Continue the commentary on the Justice Department's ruling against nonpartisan elections in Kinston, N.C., picking up after its final sentence.
#### Extracted text ####
(washingtontimes.com) KINSTON, N.C. | Voters in this small city decided overwhelmingly last year to do away with the party affiliation of candidates in local elections, but the Obama administration recently overruled the electorate and decided that equal rights for black voters cannot be achieved without the Democratic Party.

The Justice Department’s ruling, which affects races for City Council and mayor, went so far as to say partisan elections are needed so that black voters can elect their “candidates of choice” – identified by the department as those who are Democrats and almost exclusively black.

The department ruled that white voters in Kinston will vote for blacks only if they are Democrats and that therefore the city cannot get rid of party affiliations for local elections because that would violate black voters’ right to elect the candidates they want.

#1 – As of the 2000 census, the city of Kinston was made up of 35.27% White, 62.64% African American. So again, the decision was made by these two demographics to do away with party affiliations for the city.

#2 – How EXACTLY are voter rights being violated? Black folks, like anybody else can go where we want, when we want in this country. But based on this ruling and similar opinions in the past, we become frail and confused when it comes to the voting booth. Back in 2004, “Joanne Bland, the director and co-founder of the National Voting Rights Museum and Institute in Selma, Ala., told CNSNews.com on Wednesday that the new computerized voting machines are going to intimidate black voters in Florida and elsewhere and suppress their vote in the November presidential election because many blacks are not ‘technologically savvy.’

‘The computers really terrify me. The electronic voting — the new machines — I think it will turn off a segment in my community, particularly the elderly. We are not as technically savvy, and we are afraid of machines like that, and they (African-Americans) probably won’t go [to the polls] and they probably won’t ask for assistance, said Bland, who spent the last week in Florida.”

The article continues. I just talked about this recently.
#### Information provided ####
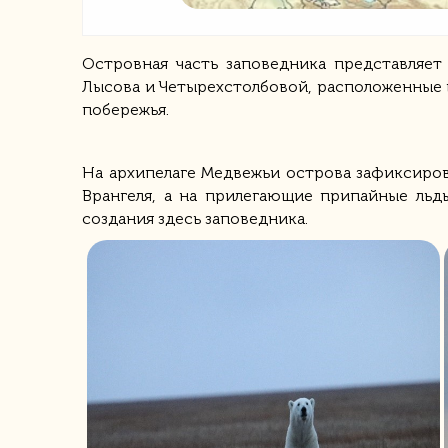
Островная часть заповедника представляет
Лысова и Четырехстолбовой, расположенные 
побережья.
На архипелаге Медвежьи острова зафиксиров
Врангеля, а на прилегающие припайные льд
создания здесь заповедника.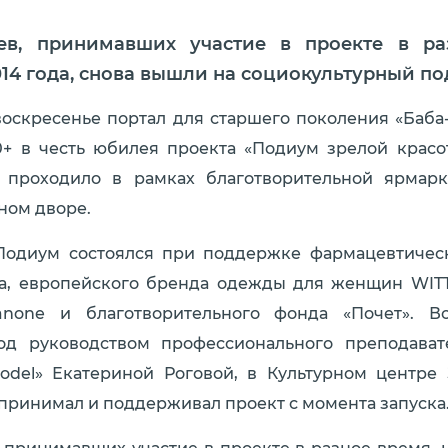
ев, принимавших участие в проекте в ра
014 года, снова вышли на социокультурный п
оскресенье портал для старшего поколения «Баба
0+ в честь юбилея проекта «Подиум зрелой красо
 проходило в рамках благотворительной ярмар
ином дворе.
одиум состоялся при поддержке фармацевтичес
а, европейского бренда одежды для женщин WITT i
none и благотворительного фонда «Почет». В
од руководством профессионального преподавате
odel» Екатериной Роговой, в Культурном центре
принимал и поддерживал проект с момента запуска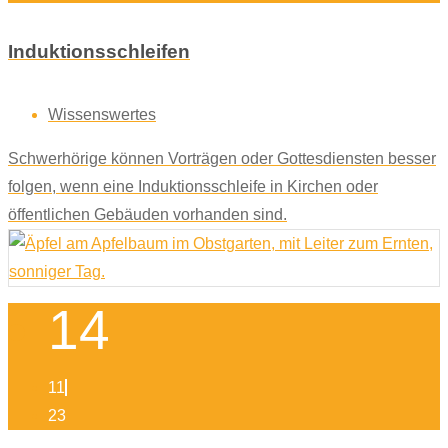
Induktionsschleifen
Wissenswertes
Schwerhörige können Vorträgen oder Gottesdiensten besser
folgen, wenn eine Induktionsschleife in Kirchen oder
öffentlichen Gebäuden vorhanden sind.
14
11
23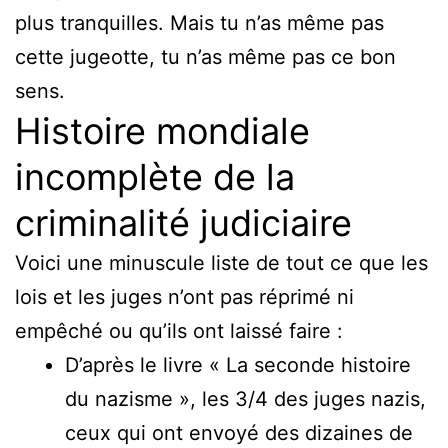
plus tranquilles. Mais tu n’as même pas
cette jugeotte, tu n’as même pas ce bon
sens.
Histoire mondiale
incomplète de la
criminalité judiciaire
Voici une minuscule liste de tout ce que les
lois et les juges n’ont pas réprimé ni
empêché ou qu’ils ont laissé faire :
D’après le livre « La seconde histoire
du nazisme », les 3/4 des juges nazis,
ceux qui ont envoyé des dizaines de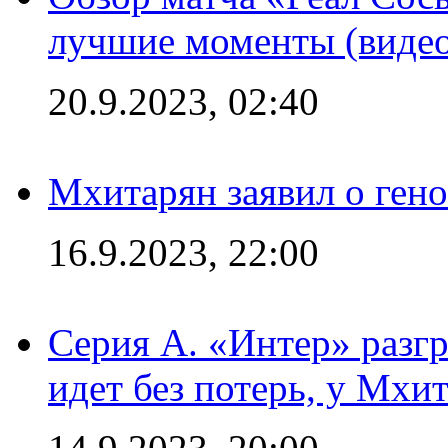
лучшие моменты (видео
20.9.2023, 02:40
Мхитарян заявил о ген
16.9.2023, 22:00
Серия А. «Интер» разгр
идет без потерь, у Мхи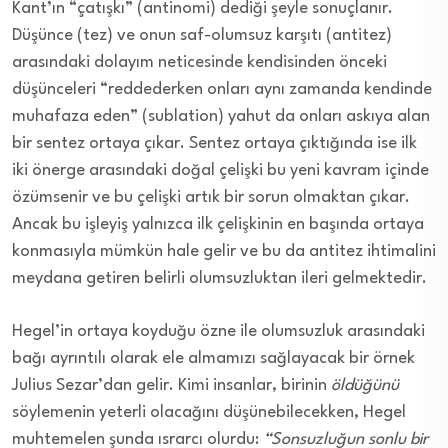
Kant’ın “çatışkı” (antinomi) dediği şeyle sonuçlanır.
Düşünce (tez) ve onun saf-olumsuz karşıtı (antitez)
arasındaki dolayım neticesinde kendisinden önceki
düşünceleri “reddederken onları aynı zamanda kendinde
muhafaza eden” (sublation) yahut da onları askıya alan
bir sentez ortaya çıkar. Sentez ortaya çıktığında ise ilk
iki önerge arasındaki doğal çelişki bu yeni kavram içinde
özümsenir ve bu çelişki artık bir sorun olmaktan çıkar.
Ancak bu işleyiş yalnızca ilk çelişkinin en başında ortaya
konmasıyla mümkün hale gelir ve bu da antitez ihtimalini
meydana getiren belirli olumsuzluktan ileri gelmektedir.
Hegel’in ortaya koyduğu özne ile olumsuzluk arasındaki
bağı ayrıntılı olarak ele almamızı sağlayacak bir örnek
Julius Sezar’dan gelir. Kimi insanlar, birinin
öldüğünü
söylemenin yeterli olacağını düşünebilecekken, Hegel
muhtemelen şunda ısrarcı olurdu:
“Sonsuzluğun sonlu bir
####
The answer -
In November’s election – one in which “hope” emerged as a central theme – the city had uncommonly high voter turnout, with more than 11,000 of the city’s 15,000 voters casting ballots. Kinston’s blacks voted in greater numbers than whites.

Whites typically cast the majority of votes in Kinston’s general elections. Kinston residents contributed to Barack Obama’s victory as America’s first black president and voted by a margin of nearly 2-to-1 to eliminate partisan elections in the city.

The measure appeared to have broad support among both white and black voters, as it won a majority in seven of the city’s nine black-majority voting precincts and both of its white-majority precincts.

When it came to voting in the general election, Blacks apparently had no problem turning out in large numbers (even outpacing Whites). But as I discussed the other day, when it comes to local elections not only is turnout typically low, but Blacks tend to one of the main demographic groups to be the least involved (Read this. Read this as well).

Are Democrats afraid that Blacks will vote THEIR interests instead of voting to keep party afloat?

Yes!

We have more power than we realize. We just don’t know how to effectively use it. In the meantime, the political world has known how to use it for decades.

UPDATE: Someone reminded me of this article on Facebook.

Why African-Americans Must Be Patient With Obama (Newsweek, 1/24/09)

Did Newsweek write a similar article for Whites? Or are Blacks expected to be the loyal class of the Democratic Party?